L’avis de Manon : Tourné en 16mm, le film gagne, dès ce choix, une ambiance toute particulière, tout en restant simple : c’est là l’art de savoir travailler correctement son image (le DoP n’est autre que celui de I, Daniel Blake, dernière Palme d’Or surtout, d’American Honey, qui m’avait un peu laissé de marbre à Cannes mais possédait une photo incroyable). I Am Not A Serial Killer c’est également un scénario particulièrement bien écrit, qui tient en haleine tout en proposant un personnage original, un adolescent sociopathe qui se refuse à devenir un meurtrier pour autant. Mâtiné d’une troublante psychologie qui tend même vers la philosophie, ce thriller adolescent (mais pas idiot) mêlant fantastique et horreur s’offre également quelques délicieuses blagues sordides pour lorgner quelques fois du côté du second degré et aérer la tension générale. Une très jolie découverte et un petit coup de cœur, qui mérite un bon succès.

Twin Peaks : Fire Walk With Me de David Lynch (1992)

Les derniers jours de Laura Palmer, la fameuse victime pleine de secret de Twin Peaks, dont on recherchait le meurtrier.

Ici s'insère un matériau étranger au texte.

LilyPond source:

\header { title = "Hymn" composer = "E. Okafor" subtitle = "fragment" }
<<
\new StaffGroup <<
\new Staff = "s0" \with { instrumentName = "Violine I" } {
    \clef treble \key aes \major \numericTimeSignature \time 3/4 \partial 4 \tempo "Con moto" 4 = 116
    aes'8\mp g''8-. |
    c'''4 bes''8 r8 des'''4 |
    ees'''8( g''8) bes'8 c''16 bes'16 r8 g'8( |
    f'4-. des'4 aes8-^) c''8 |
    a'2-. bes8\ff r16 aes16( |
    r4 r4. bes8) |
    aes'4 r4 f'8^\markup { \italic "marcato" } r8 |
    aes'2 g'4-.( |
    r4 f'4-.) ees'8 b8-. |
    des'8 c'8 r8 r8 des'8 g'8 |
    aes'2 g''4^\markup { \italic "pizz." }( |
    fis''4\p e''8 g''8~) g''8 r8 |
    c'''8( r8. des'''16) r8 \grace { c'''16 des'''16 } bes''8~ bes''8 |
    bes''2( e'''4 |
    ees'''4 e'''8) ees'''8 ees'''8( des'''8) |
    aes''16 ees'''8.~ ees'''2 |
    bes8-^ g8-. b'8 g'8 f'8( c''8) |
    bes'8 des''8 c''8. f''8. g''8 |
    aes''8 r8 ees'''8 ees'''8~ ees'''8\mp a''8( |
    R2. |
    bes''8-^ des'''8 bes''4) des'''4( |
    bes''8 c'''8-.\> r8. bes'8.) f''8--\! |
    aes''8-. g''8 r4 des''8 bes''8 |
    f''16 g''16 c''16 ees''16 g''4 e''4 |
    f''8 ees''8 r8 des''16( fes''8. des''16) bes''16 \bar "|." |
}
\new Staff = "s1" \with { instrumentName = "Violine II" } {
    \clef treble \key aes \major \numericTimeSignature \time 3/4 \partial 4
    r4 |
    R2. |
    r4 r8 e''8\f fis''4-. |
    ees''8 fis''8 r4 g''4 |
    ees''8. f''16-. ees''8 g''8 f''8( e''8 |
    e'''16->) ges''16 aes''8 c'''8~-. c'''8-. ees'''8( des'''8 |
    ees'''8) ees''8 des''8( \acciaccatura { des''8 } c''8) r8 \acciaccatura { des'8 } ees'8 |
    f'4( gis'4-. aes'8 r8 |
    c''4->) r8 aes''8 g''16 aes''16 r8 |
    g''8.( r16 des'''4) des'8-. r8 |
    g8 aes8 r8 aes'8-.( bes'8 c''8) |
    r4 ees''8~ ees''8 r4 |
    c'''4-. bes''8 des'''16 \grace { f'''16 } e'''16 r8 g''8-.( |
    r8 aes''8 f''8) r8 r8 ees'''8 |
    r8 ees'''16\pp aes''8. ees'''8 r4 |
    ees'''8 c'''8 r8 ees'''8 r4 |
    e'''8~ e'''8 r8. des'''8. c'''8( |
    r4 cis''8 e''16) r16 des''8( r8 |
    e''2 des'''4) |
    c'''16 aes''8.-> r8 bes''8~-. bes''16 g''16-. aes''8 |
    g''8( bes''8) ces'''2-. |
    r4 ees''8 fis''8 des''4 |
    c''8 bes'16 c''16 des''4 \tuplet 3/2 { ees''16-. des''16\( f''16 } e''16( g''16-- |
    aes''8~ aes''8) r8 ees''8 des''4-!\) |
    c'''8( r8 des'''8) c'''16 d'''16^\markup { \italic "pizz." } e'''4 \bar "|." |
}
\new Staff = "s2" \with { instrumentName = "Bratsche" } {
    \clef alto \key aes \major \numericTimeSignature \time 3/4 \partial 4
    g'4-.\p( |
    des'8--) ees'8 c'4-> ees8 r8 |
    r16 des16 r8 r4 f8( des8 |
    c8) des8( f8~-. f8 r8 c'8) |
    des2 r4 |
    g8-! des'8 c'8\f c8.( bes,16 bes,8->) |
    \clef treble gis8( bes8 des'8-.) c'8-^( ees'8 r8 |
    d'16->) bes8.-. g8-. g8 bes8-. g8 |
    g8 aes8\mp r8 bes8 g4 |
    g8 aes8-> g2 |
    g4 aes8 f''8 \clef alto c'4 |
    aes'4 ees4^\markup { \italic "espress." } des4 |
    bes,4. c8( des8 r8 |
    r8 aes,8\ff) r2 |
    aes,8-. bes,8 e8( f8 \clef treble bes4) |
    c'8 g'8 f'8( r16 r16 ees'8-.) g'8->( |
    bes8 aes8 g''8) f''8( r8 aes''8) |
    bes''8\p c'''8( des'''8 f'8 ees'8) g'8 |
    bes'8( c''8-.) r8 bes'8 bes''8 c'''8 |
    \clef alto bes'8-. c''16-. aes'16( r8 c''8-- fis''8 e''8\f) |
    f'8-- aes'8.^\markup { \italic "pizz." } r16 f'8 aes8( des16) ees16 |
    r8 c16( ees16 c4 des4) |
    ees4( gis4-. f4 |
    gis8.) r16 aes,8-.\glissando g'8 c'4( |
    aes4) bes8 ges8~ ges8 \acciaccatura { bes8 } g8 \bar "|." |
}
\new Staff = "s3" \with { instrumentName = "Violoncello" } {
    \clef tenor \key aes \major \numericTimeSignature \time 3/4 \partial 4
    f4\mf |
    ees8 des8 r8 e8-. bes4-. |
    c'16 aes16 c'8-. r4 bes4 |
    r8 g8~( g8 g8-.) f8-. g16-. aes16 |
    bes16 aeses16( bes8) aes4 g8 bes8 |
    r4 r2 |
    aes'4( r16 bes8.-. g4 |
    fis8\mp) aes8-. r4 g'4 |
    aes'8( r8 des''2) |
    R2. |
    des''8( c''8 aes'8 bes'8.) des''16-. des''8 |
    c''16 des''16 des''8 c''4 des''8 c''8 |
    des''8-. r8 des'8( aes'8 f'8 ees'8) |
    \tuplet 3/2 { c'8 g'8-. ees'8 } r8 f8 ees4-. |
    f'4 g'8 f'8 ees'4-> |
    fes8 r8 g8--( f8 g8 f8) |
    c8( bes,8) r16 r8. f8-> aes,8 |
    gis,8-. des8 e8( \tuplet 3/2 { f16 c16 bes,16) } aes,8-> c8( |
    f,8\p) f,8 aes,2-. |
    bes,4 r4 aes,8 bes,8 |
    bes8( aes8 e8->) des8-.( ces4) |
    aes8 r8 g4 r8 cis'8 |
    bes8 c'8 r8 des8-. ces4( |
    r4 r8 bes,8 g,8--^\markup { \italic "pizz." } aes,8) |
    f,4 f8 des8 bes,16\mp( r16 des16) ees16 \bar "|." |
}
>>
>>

L’avis de Manon : On ne présente plus Twin Peaks, la grande série de David Lynch et son enquête pour trouver le meurtrier de Laura Palmer… Après un départ laborieux, handicapé par ses longueurs, Fire Walk With Me revient prendre place dans la ville de Twin Peaks et son envol par la même occasion. Construit comme un puzzle pour décrypter les traumatismes de Laura Palmer, autour de ses derniers jours. Le film est un délice pour les yeux comme pour les oreilles grâce à sa splendide direction artistique. La plastique du long-métrage est aussi bien soigné que celle de la série, offrant un spectacle aussi beau que troublant.

Realive de Mateo Gil

Atteint d’un cancer et condamné, Marc choisit de se faire cryogéniser, espérant revenir un jour à la vie, dans un futur qui pourrait guérir sa maladie. C’est ce qui arrive, 70 ans plus tard, il renaît, relié à une machine dont il est dépendant, alors que ses amis semblent être tous morts et qu’il ne reconnaît plus le monde qui l’entoure. Relégué au rang de prouesse de la science, perdu face à ses questions, Marc sombre petit à petit dans la mélancolie de sa nouvelle vie.

L’avis de Manon : Realive est très littéraire, voir même beaucoup trop bavard et s’embarrasse de quelques petites longueurs, notamment autour du thème de l’histoire d’amour, finalement mineur face aux autres idées du film. Parce que, malgré ces premiers défauts, il propose une réflexion intéressante et très personnelle sur le concept de l’immortalité, à travers la résurrection. Le futur y est bien travaillé, peu fantasque mais souligné avec subtilité, pour un résultat original qui tient largement la route, route qui mène du plus grand rêve de l’Homme à son pire cauchemar.

David Lynch : The Art Life de Jon Nguyen, Rick Barnes et Olivia Neergaard-Holm

David Lynch revient sur son enfance et ses débuts en tant qu’artiste, d’abord peintre, puis cinéaste.

L’avis de Manon : Il est toujours très intéressant d’entendre David Lynch parler de sa vie puisque cela, et c’est le but du riche documentaire, explique toujours un peu ses œuvres et ses débuts en tant qu’artiste peintre, ce qui l’a mené au cinéma. Cependant, le film amène un peu à la frustration en s’attardant sur des détails anecdotiques pour se couper juste après le tournage d’Eraserhead, alors qu’on aurait aimé en savoir plus sur la suite de sa carrière. C’est une prise de décision un peu dommage.